→ EXTRACT:
More great stuff from Joe:

We’re able to use what we learned on the Space Shuttle Program- some of the very engines themselves on a fleet of orbiters that flew three of the RS-25s that gave us an inventory of engines! Rather than keeping them on the orbiters that went to museums, they removed the flight engines and we’ll be using them for the first few Artemis missions! We went back an equipped them with a new brain, and electronic controller…it’s really neat to see them be available to the nation to get us on this path in an accelerated way. 

“I’m looking forward to the day we put those boots back on the Moon, and I’m really really looking forward to seeing the first steps taken on the surface of Mars.”

→ SUPPLIED INFORMATION:
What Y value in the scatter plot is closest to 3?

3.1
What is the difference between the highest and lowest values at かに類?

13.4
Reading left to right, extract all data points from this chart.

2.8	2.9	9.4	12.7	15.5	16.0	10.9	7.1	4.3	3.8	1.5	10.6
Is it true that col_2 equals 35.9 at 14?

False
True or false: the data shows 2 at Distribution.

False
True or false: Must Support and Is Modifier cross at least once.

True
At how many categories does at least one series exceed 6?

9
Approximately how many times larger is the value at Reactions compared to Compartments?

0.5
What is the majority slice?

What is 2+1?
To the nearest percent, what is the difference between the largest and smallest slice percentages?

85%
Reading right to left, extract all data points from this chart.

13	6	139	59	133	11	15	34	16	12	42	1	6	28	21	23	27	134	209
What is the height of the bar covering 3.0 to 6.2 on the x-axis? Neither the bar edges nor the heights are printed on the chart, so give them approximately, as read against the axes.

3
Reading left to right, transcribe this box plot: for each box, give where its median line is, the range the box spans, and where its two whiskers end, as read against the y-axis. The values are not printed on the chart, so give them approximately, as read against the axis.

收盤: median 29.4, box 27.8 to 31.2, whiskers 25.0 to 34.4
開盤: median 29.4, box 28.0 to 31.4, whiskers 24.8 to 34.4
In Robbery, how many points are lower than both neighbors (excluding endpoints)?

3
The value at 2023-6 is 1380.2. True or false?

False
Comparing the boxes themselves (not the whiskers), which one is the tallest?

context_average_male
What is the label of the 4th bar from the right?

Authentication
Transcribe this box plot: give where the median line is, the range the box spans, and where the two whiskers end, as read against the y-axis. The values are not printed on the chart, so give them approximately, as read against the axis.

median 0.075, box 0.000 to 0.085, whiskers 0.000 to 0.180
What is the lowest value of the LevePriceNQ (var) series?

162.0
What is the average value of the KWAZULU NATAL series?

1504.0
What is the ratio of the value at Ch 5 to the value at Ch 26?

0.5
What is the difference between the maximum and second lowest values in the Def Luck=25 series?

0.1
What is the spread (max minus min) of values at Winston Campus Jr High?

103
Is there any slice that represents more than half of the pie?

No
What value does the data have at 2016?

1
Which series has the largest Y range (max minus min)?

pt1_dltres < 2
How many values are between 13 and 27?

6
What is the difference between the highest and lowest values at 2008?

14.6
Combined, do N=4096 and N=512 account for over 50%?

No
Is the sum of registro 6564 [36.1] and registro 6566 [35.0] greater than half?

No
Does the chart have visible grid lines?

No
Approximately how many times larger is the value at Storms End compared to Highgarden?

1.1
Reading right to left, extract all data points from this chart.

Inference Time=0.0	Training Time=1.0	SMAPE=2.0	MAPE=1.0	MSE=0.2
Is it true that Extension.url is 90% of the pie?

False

→ REQUIRED ACTIONS:
(A) Write out the part of the RS-25 engine excerpt that opens with the words containing "We’re able to" and closes with "an accelerated way.".
(B) Please condense the paragraph of the RS-25 engine excerpt that begins "We’re able to use what we learned" into a short list that keeps its main facts.
The records are separate material and are not part of the RS-25 engine excerpt.

→ RESULTS OF THE TASKS:
(A)
We’re able to use what we learned on the Space Shuttle Program- some of the very engines themselves on a fleet of orbiters that flew three of the RS-25s that gave us an inventory of engines! Rather than keeping them on the orbiters that went to museums, they removed the flight engines and we’ll be using them for the first few Artemis missions! We went back an equipped them with a new brain, and electronic controller…it’s really neat to see them be available to the nation to get us on this path in an accelerated way.

(B)
- Lessons and hardware from the Space Shuttle Program are being reused.
- The orbiter fleet flew three RS-25 engines each, which created an inventory of engines.
- The flight engines were removed from the orbiters that went to museums instead of staying on them.
- These engines will be used for the first few Artemis missions.
- They were fitted with a new electronic controller, a "new brain."
- This makes them available to the nation and speeds up progress on this path.